━━ EXCERPTED DATA ━━
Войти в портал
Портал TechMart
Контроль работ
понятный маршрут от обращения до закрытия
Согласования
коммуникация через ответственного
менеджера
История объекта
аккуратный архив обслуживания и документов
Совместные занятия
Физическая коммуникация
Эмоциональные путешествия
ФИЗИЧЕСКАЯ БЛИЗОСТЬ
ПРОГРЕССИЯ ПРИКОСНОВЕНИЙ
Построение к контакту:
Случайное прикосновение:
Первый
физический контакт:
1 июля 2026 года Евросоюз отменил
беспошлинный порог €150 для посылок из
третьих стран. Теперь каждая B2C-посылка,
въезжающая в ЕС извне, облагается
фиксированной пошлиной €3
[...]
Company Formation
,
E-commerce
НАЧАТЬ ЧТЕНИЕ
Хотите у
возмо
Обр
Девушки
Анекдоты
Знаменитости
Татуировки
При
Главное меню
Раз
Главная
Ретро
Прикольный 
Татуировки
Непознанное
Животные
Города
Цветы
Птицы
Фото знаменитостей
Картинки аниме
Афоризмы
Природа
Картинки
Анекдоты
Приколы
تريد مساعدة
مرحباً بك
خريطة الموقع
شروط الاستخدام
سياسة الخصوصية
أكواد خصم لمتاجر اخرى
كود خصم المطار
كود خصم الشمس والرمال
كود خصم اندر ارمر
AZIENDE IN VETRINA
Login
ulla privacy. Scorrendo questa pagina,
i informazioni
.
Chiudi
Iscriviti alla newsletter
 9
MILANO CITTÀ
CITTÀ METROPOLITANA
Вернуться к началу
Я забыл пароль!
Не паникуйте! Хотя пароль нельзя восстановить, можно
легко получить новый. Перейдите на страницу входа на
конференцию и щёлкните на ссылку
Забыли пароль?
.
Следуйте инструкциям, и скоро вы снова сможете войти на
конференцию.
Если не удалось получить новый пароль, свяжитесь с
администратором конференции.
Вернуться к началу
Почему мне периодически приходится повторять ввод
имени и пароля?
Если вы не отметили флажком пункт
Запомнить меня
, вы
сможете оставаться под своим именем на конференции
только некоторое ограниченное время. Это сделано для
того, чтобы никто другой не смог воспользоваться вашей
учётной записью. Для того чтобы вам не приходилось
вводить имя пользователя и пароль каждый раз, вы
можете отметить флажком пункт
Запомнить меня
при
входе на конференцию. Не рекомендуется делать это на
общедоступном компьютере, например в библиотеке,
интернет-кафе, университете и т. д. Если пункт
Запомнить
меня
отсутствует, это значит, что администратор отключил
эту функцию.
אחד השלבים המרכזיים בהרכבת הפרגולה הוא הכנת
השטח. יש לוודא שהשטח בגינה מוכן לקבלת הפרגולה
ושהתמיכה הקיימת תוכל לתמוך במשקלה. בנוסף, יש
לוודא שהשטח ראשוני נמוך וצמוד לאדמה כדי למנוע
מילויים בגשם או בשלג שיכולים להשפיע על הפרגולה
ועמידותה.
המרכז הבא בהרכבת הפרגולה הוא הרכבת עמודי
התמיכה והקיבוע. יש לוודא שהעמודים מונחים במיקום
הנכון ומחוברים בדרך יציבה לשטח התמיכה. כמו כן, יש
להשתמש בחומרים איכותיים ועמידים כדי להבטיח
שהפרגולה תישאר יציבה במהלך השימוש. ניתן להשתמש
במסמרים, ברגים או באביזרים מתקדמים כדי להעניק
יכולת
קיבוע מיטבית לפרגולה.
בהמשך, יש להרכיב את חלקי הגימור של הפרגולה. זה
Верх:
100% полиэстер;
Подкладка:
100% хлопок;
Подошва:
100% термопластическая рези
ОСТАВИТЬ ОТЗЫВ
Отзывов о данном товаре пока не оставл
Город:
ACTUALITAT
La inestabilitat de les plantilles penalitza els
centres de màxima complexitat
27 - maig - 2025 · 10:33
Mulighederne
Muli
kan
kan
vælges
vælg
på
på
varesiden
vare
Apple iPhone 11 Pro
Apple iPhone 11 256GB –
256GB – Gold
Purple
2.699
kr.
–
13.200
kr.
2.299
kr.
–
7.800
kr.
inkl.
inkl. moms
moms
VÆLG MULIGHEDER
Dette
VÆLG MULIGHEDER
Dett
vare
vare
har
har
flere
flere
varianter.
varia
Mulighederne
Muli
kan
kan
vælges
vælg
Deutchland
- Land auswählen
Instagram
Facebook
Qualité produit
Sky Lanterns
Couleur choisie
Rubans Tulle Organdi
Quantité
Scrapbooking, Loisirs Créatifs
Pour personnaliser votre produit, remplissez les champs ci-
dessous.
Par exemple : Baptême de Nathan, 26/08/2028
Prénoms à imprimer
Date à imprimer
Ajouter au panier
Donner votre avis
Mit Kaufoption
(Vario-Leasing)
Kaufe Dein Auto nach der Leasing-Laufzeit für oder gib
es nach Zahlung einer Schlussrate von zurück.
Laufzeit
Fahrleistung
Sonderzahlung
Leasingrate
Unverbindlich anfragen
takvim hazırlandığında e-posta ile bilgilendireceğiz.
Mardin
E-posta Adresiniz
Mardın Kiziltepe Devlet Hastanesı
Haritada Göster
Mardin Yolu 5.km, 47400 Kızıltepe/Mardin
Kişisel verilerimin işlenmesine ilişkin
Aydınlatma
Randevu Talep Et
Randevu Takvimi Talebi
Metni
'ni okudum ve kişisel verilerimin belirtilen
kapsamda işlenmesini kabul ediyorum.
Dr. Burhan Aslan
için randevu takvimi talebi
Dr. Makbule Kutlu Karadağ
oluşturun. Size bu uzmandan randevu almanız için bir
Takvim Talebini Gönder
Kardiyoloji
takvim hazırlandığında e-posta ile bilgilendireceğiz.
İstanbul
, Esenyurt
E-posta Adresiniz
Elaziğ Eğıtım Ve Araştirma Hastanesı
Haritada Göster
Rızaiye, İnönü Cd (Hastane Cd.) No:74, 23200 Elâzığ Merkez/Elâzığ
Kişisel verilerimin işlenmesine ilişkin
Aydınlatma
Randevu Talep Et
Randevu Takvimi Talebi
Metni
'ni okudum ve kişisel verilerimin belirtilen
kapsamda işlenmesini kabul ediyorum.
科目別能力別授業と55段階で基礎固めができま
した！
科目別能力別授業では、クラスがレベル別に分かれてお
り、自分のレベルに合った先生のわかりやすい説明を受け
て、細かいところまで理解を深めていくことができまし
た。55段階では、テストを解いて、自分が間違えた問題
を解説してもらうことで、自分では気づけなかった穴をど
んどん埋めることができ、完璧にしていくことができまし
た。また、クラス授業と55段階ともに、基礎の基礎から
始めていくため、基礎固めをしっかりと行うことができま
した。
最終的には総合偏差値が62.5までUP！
━━━
Retrieve each line from the records above where the word "пароль" occurs.

Я забыл пароль!
Не паникуйте! Хотя пароль нельзя восстановить, можно
Забыли пароль?
Если не удалось получить новый пароль, свяжитесь с
вводить имя пользователя и пароль каждый раз, вы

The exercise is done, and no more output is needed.